■ Given information
[Start of section]

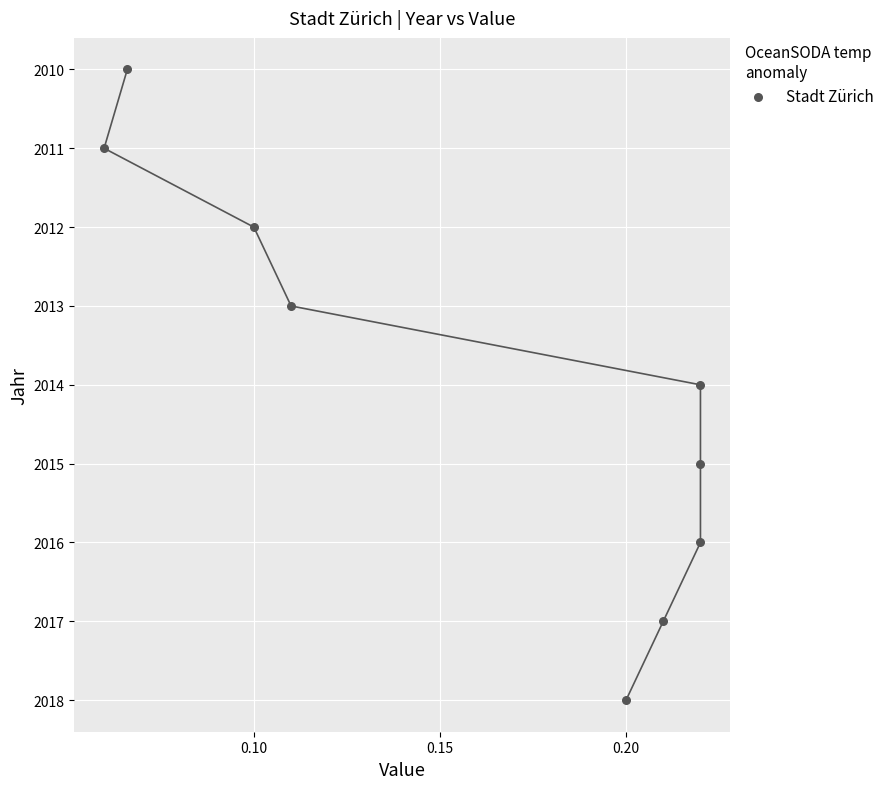

What is the range of Y values (max minus min)?

8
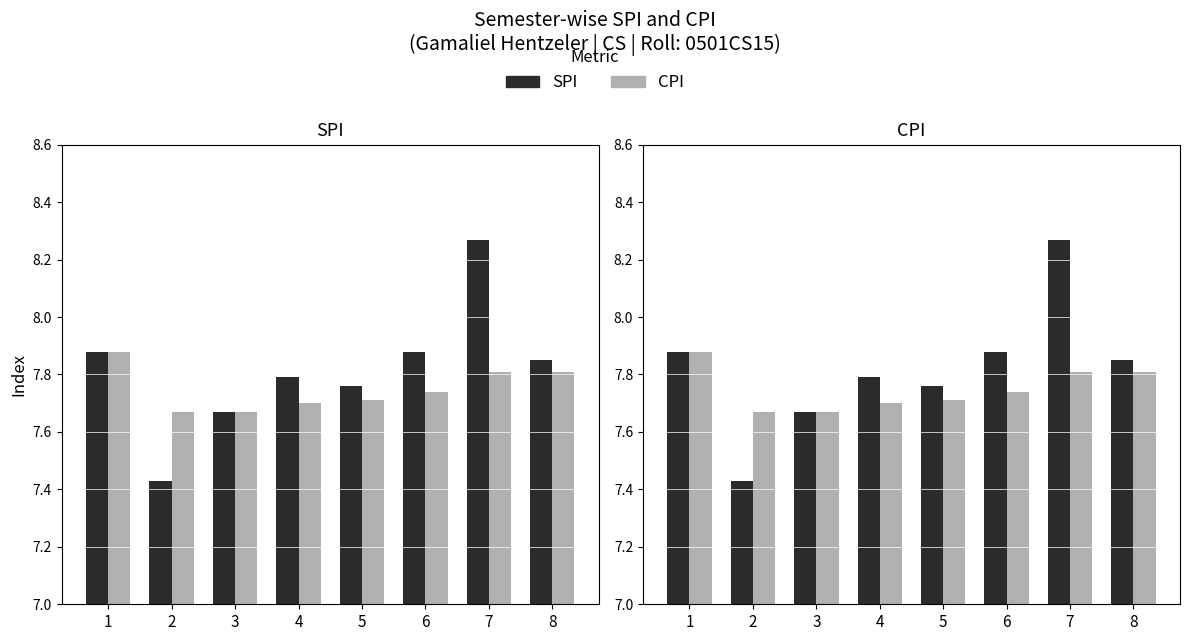

Reading left to right, what are all the values shown in this chart?

SPI: 7.9	7.4	7.7	7.8	7.8	7.9	8.3	7.8
CPI: 7.9	7.7	7.7	7.7	7.7	7.7	7.8	7.8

[End of section]

■ Required work
Please show each line of the items above that contains the word "values". Case counts.

■ Result below
What is the range of Y values (max minus min)?
Reading left to right, what are all the values shown in this chart?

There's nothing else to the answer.